Let’s wrap up some loose ends from last time.

讓我們從上次總結一些松散的結局。

兩種文化 (The two cultures)

This “debate” captures the tension between two approaches:

這個“辯論”抓住了兩種方法之間的張力：

modeling the underlying mechanism of a phenomena
建模現象的潛在機制
using machine learning to predict outputs (without necessarily understanding the mechanisms that create them)
使用機器學習來預測輸出(不必了解創建它們的機制)

There was a research project (in 2007) that involved manually coding each of the above reactions. The scientist were determining if the final system could generate the same ouputs (in this case, levels in the blood of various substrates) as were observed in clinical studies.

有一個研究項目(2007年)涉及對上述每個React進行手動編碼。科學家正在確定最終系統是否可以產生與臨床研究中觀察到的相同的輸出量(在這種情況下，是各種底物血液中的水平)。

The equation for each reaction could be quite complex:

每個React的方程式可能非常復雜：

This is an example of modeling the underlying mechanism, and is very different from a machine learning approach.Source: https://www.ncbi.nlm.nih.gov/pmc/articles/PMC2391141/

這是對基礎機制進行建模的示例，與機器學習方法有很大不同。資料來源： https : //www.ncbi.nlm.nih.gov/pmc/articles/PMC2391141/

每個州最受歡迎的單詞 (The most popular word in each state)

A time to remove stop words

刪除停用詞的時間

因式分解與矩陣分解相似 (Factorization is analgous to matrix decomposition)

帶整數 (With Integers)

Multiplication:

乘法：

Factorization is the “opposite” of multiplication:Here, the factors have the nice property of being prime.Prime factorization is much harder than multiplication (which is good, because it’s the heart of encryption).
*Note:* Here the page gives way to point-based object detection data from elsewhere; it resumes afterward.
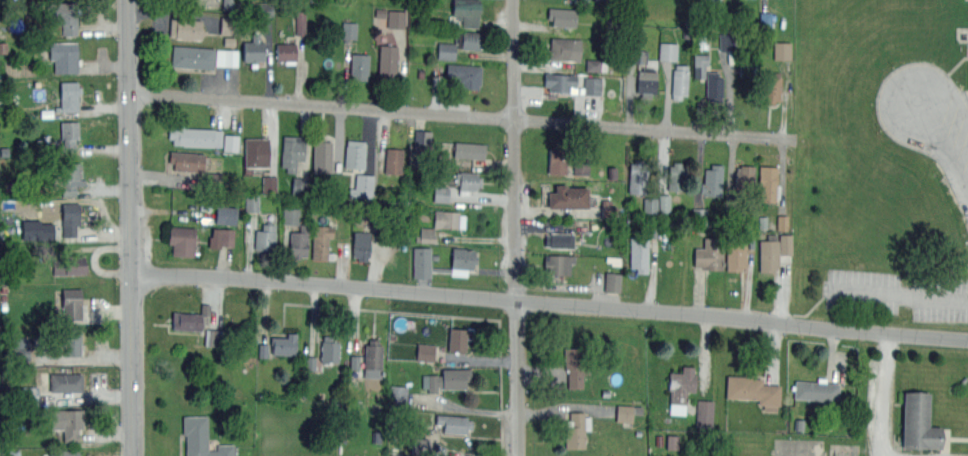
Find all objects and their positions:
building: (227, 4)
building: (466, 11)
building: (562, 16)
building: (66, 19)
building: (396, 19)
building: (765, 19)
building: (226, 25)
building: (185, 28)
building: (349, 30)
building: (468, 39)
building: (563, 48)
building: (253, 50)
building: (446, 51)
building: (667, 51)
building: (782, 51)
building: (285, 52)
building: (64, 56)
building: (192, 56)
building: (639, 56)
building: (226, 58)
building: (387, 60)
building: (358, 65)
building: (592, 65)
building: (465, 74)
building: (678, 80)
building: (559, 81)
building: (646, 81)
building: (592, 86)
building: (714, 86)
building: (770, 87)
building: (70, 95)
road: (321, 105)
parking lot: (928, 118)
road: (655, 127)
building: (69, 135)
building: (194, 135)
building: (423, 138)
building: (231, 143)
road: (945, 146)
building: (468, 149)
building: (255, 152)
building: (291, 152)
building: (354, 153)
building: (322, 154)
building: (557, 159)
building: (393, 160)
building: (186, 161)
building: (580, 168)
building: (637, 177)
building: (676, 177)
building: (71, 178)
building: (467, 180)
building: (711, 180)
building: (744, 180)
building: (768, 182)
building: (269, 183)
building: (362, 186)
building: (441, 194)
building: (567, 196)
building: (656, 204)
building: (226, 215)
building: (291, 216)
building: (700, 216)
building: (71, 218)
building: (448, 219)
road: (129, 227)
road: (515, 228)
building: (38, 230)
building: (427, 235)
building: (222, 238)
building: (181, 239)
building: (265, 239)
building: (559, 240)
building: (298, 241)
building: (321, 243)
building: (361, 245)
building: (638, 253)
building: (709, 253)
building: (768, 253)
building: (735, 254)
building: (463, 259)
building: (558, 264)
building: (69, 265)
building: (612, 282)
parking lot: (897, 293)
road: (903, 294)
building: (71, 302)
road: (549, 303)
building: (189, 321)
building: (457, 338)
building: (73, 341)
building: (283, 344)
building: (329, 349)
building: (21, 352)
building: (426, 352)
building: (372, 358)
building: (356, 362)
building: (574, 366)
building: (447, 379)
building: (65, 381)
building: (680, 389)
building: (753, 390)
building: (817, 391)
building: (398, 393)
road: (882, 394)
building: (29, 396)
parking lot: (885, 412)
building: (624, 413)
building: (704, 413)
building: (918, 421)
building: (68, 423)
building: (453, 423)
building: (576, 429)
building: (201, 438)
building: (672, 442)
building: (420, 446)
building: (64, 452)
building: (13, 453)

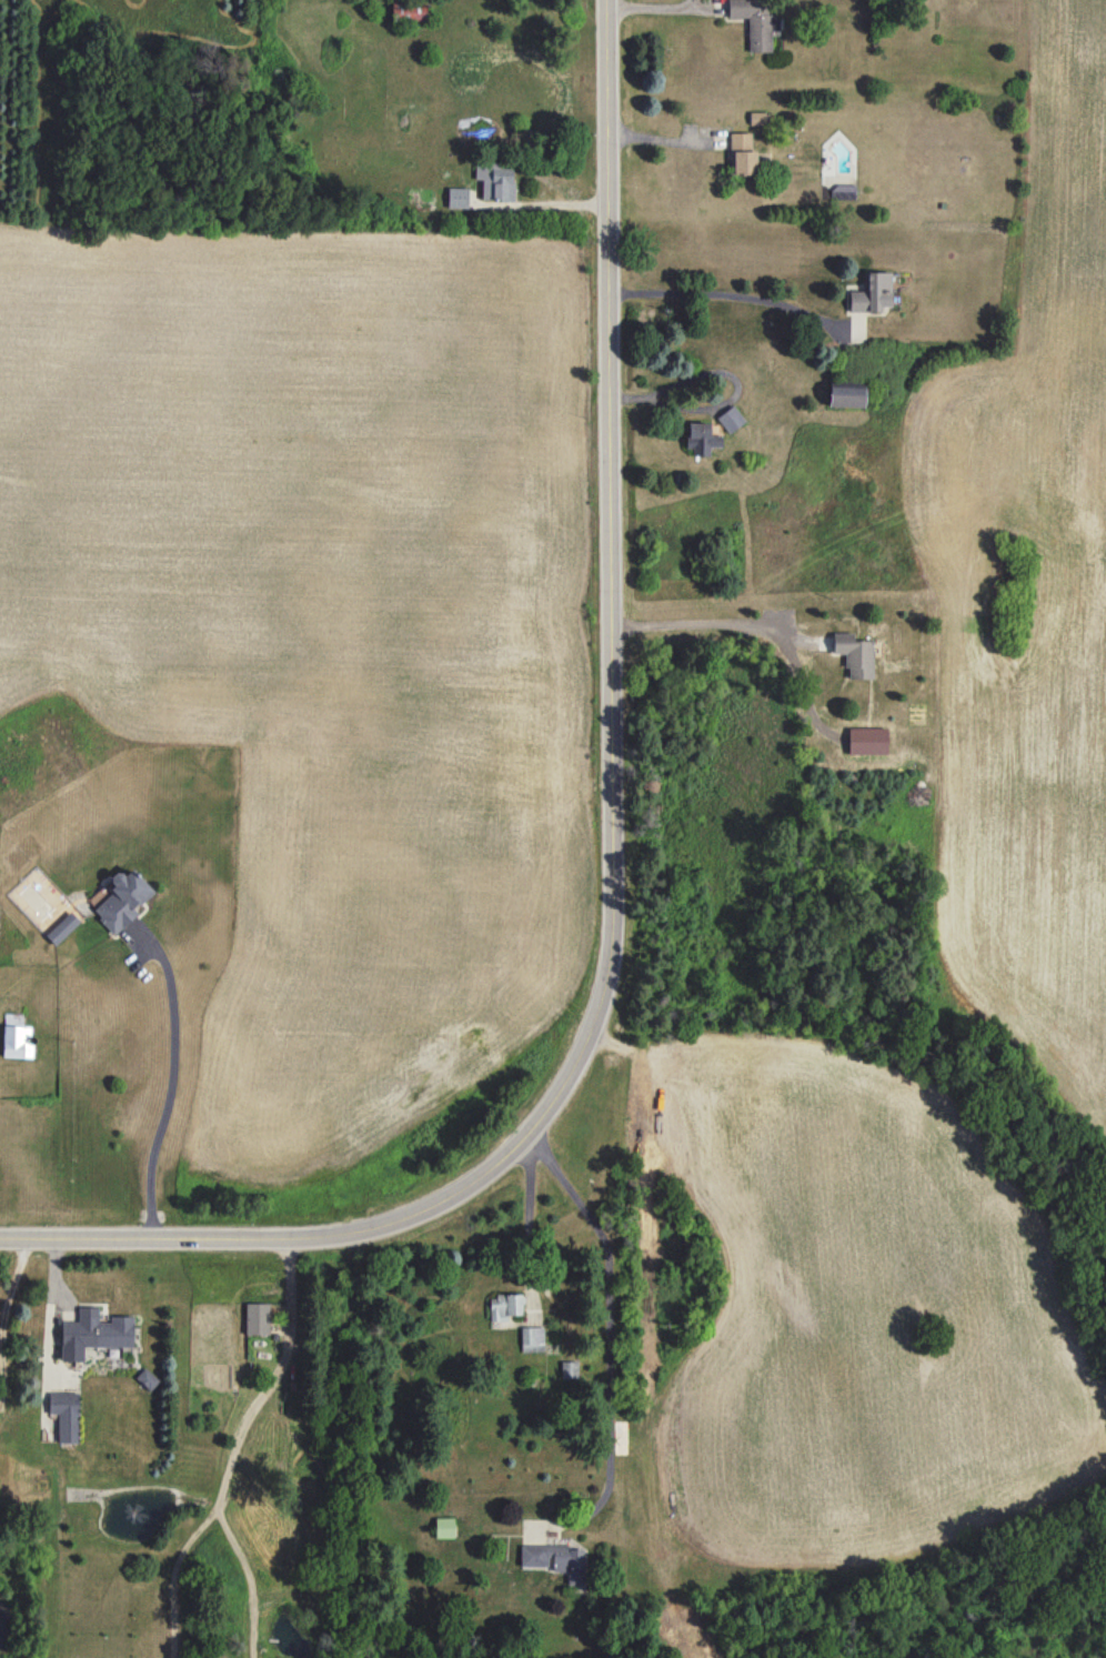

因子分解是乘法的“對立”：在這里，因子具有素數的優良特性。素因分解比乘法難得多(這很好，因為它是加密的核心)。

與矩陣 (With Matrices)

Matrix decompositions are a way of taking matrices apart (the “opposite” of matrix multiplication).Similarly, we use matrix decompositions to come up with matrices with nice properties.Taking matrices apart is harder than putting them together.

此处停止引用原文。